Quoting: Jded
I feel like the more helpful stat would be how Barzal’s line fared in the 500+ minutes without him with an alternative in his place. Because imo, Barzal’s line controlling 50.7% of chances actually seems low, especially since Barzal historically starts a pretty disproportionate number of his shifts in the offensive zone. It’s great they converted on that, but that’s unlikely to stick over a large enough sample if they’re only generating half the chances.
The fact that he requires an elite center to be decent, and still only generates 50% of the chances when that’s the case feels concerning, no?
This is per NaturalStatTrick, 5v5, 2021-22 through today:
Wahlstrom CF% with Barzal: 50.69% (539:49 TOI)
Wahlstrom CF% without Barzal: 44.98% (807:58 TOI)
Barzal CF% without Wahlstrom: 49.82% (1331:27 TOI)
It's hard to judge the few high-end Islanders forwards on possession numbers, because so much of Trotz (and then Lambert's) gameplan was bend-but-don't-break, forcing the other team into taking low-percentage shots and aiming for higher-danger chances on offense. The 2021-22 Isles were -302 in shot differential, last year's team made the playoffs at -20, and this year's team is hanging around the margins of the race at -212 through 60 GP. Anything 48% and up has usually been the "better" side of Isles forwards over the past few years.

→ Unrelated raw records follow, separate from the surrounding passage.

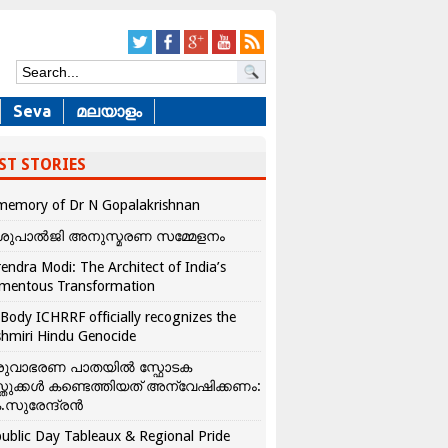
Seva
മലയാളം
ST STORIES
memory of Dr N Gopalakrishnan
ശുപാൽജി അനുസ്മരണ സമ്മേളനം
endra Modi: The Architect of India’s
mentous Transformation
Body ICHRRF officially recognizes the
hmiri Hindu Genocide
രുവാഭരണ പാതയിൽ സ്ഫോടക
്തുക്കൾ കണ്ടെത്തിയത് അന്വേഷിക്കണം:
.സുരേന്ദ്രൻ
ublic Day Tableaux & Regional Pride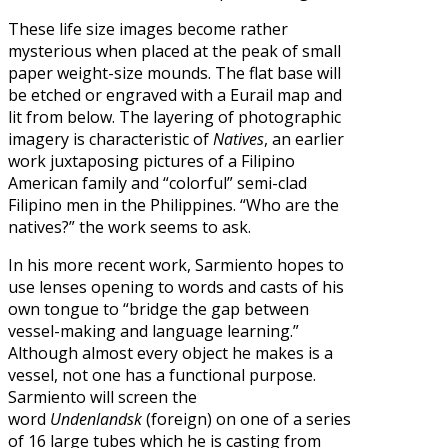
These life size images become rather
mysterious when placed at the peak of small
paper weight-size mounds. The flat base will
be etched or engraved with a Eurail map and
lit from below. The layering of photographic
imagery is characteristic of
Natives
, an earlier
work juxtaposing pictures of a Filipino
American family and “colorful” semi-clad
Filipino men in the Philippines. “Who are the
natives?” the work seems to ask.
In his more recent work, Sarmiento hopes to
use lenses opening to words and casts of his
own tongue to “bridge the gap between
vessel-making and language learning.”
Although almost every object he makes is a
vessel, not one has a functional purpose.
Sarmiento will screen the
word
Undenlandsk
(foreign) on one of a series
of 16 large tubes which he is casting from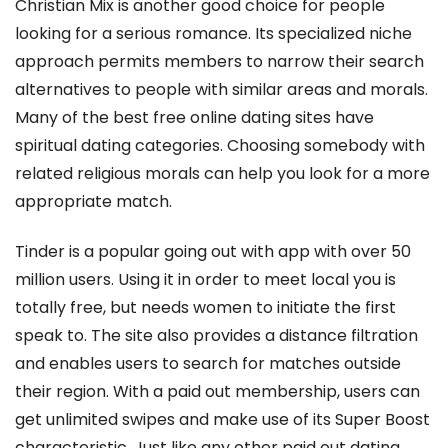
Christian Mix is another good choice for people
looking for a serious romance. Its specialized niche
approach permits members to narrow their search
alternatives to people with similar areas and morals.
Many of the best free online dating sites have
spiritual dating categories. Choosing somebody with
related religious morals can help you look for a more
appropriate match.
Tinder is a popular going out with app with over 50
million users. Using it in order to meet local you is
totally free, but needs women to initiate the first
speak to. The site also provides a distance filtration
and enables users to search for matches outside
their region. With a paid out membership, users can
get unlimited swipes and make use of its Super Boost
characteristic. Just like any other paid out dating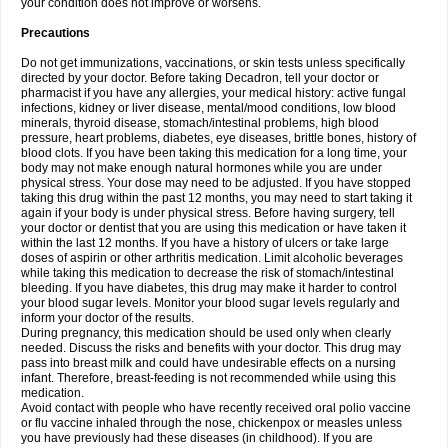
your condition does not improve or worsens.
Precautions
Do not get immunizations, vaccinations, or skin tests unless specifically
directed by your doctor. Before taking Decadron, tell your doctor or
pharmacist if you have any allergies, your medical history: active fungal
infections, kidney or liver disease, mental/mood conditions, low blood
minerals, thyroid disease, stomach/intestinal problems, high blood
pressure, heart problems, diabetes, eye diseases, brittle bones, history of
blood clots. If you have been taking this medication for a long time, your
body may not make enough natural hormones while you are under
physical stress. Your dose may need to be adjusted. If you have stopped
taking this drug within the past 12 months, you may need to start taking it
again if your body is under physical stress. Before having surgery, tell
your doctor or dentist that you are using this medication or have taken it
within the last 12 months. If you have a history of ulcers or take large
doses of aspirin or other arthritis medication. Limit alcoholic beverages
while taking this medication to decrease the risk of stomach/intestinal
bleeding. If you have diabetes, this drug may make it harder to control
your blood sugar levels. Monitor your blood sugar levels regularly and
inform your doctor of the results.
During pregnancy, this medication should be used only when clearly
needed. Discuss the risks and benefits with your doctor. This drug may
pass into breast milk and could have undesirable effects on a nursing
infant. Therefore, breast-feeding is not recommended while using this
medication.
Avoid contact with people who have recently received oral polio vaccine
or flu vaccine inhaled through the nose, chickenpox or measles unless
you have previously had these diseases (in childhood). If you are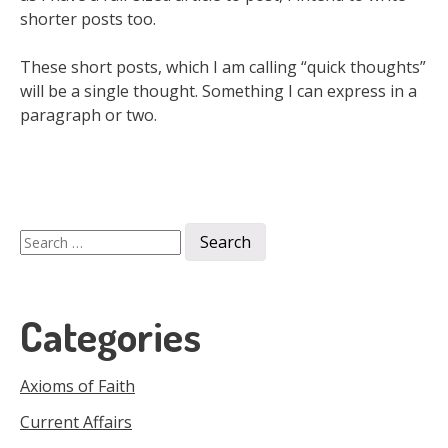
shorter posts too.
These short posts, which I am calling “quick thoughts”
will be a single thought. Something I can express in a
paragraph or two.
Search
for:
Categories
Axioms of Faith
Current Affairs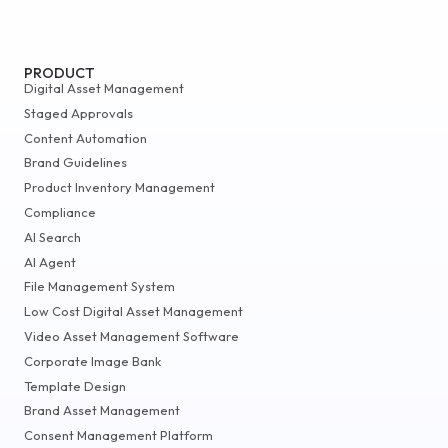
PRODUCT
Digital Asset Management
Staged Approvals
Content Automation
Brand Guidelines
Product Inventory Management
Compliance
AI Search
AI Agent
File Management System
Low Cost Digital Asset Management
Video Asset Management Software
Corporate Image Bank
Template Design
Brand Asset Management
Consent Management Platform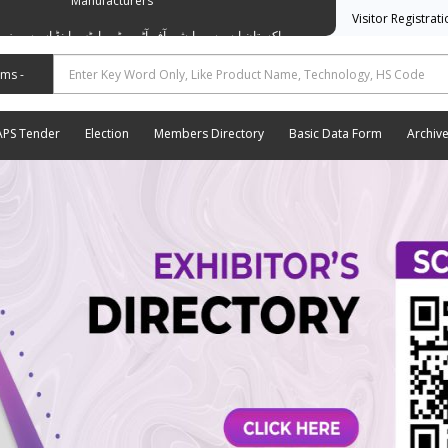
Manufacturers
Visitor Registrat
وسی ایشن آف آٹو موٹیو پارٹس اینڈ اسیسریز مینوفیکچررز
APS Tender
Election
Members Directory
Basic Data Form
Archiv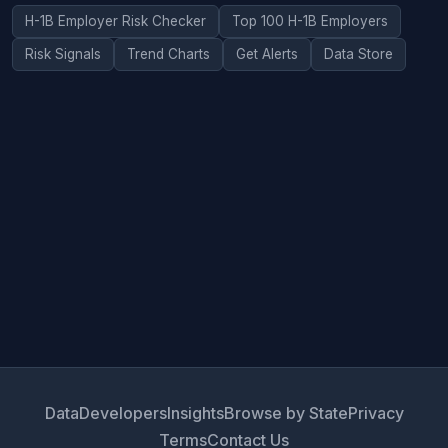
H-1B Employer Risk Checker
Top 100 H-1B Employers
Risk Signals
Trend Charts
Get Alerts
Data Store
Data
Developers
Insights
Browse by State
Privacy
Terms
Contact Us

I wish Wahlstrom had a little more run with Brock Nelson in that time - Nelson is a very good 2C and Wahlstrom generally had good possession numbers with him, but we're talking about 98:33 together over 3 seasons - not enough to really glean much useful data from. But they generally were deployed offensively and that date looked favorably on that pair in their time together - I would hope that Wahlstrom getting time with another offensive line would bode well for whatever team finally uses him correctly.